* _TASK TO COMPLETE_: Give back exactly the lines of the entries below from the line with "roll_deg: -0.6" to the line with "f_number: 1.78", inclusive, and only those.

Saved entries

____________________

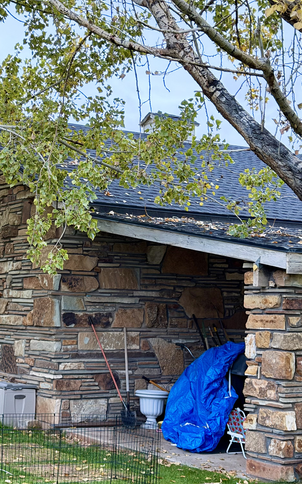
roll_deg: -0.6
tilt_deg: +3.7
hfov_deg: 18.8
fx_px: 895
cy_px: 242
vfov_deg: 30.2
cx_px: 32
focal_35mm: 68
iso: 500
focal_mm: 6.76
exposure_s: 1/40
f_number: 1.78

____________________

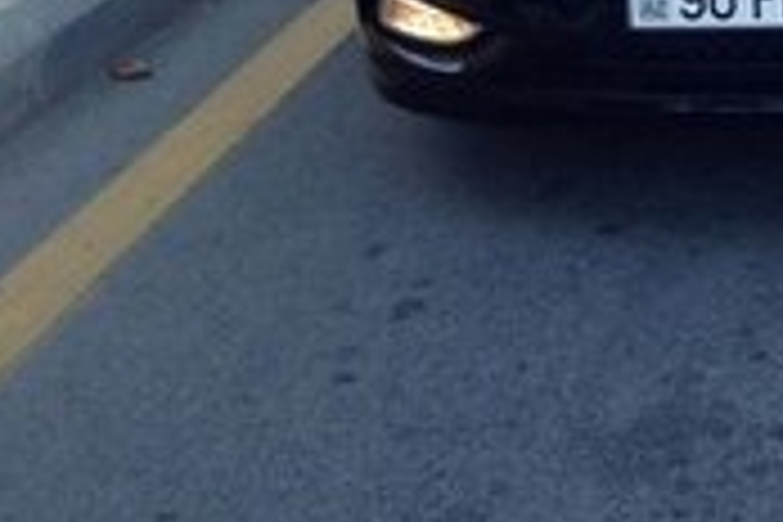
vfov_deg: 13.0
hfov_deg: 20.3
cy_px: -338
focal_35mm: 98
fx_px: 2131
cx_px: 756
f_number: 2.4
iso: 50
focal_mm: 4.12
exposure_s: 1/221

____________________

* _RESULT_:
roll_deg: -0.6
tilt_deg: +3.7
hfov_deg: 18.8
fx_px: 895
cy_px: 242
vfov_deg: 30.2
cx_px: 32
focal_35mm: 68
iso: 500
focal_mm: 6.76
exposure_s: 1/40
f_number: 1.78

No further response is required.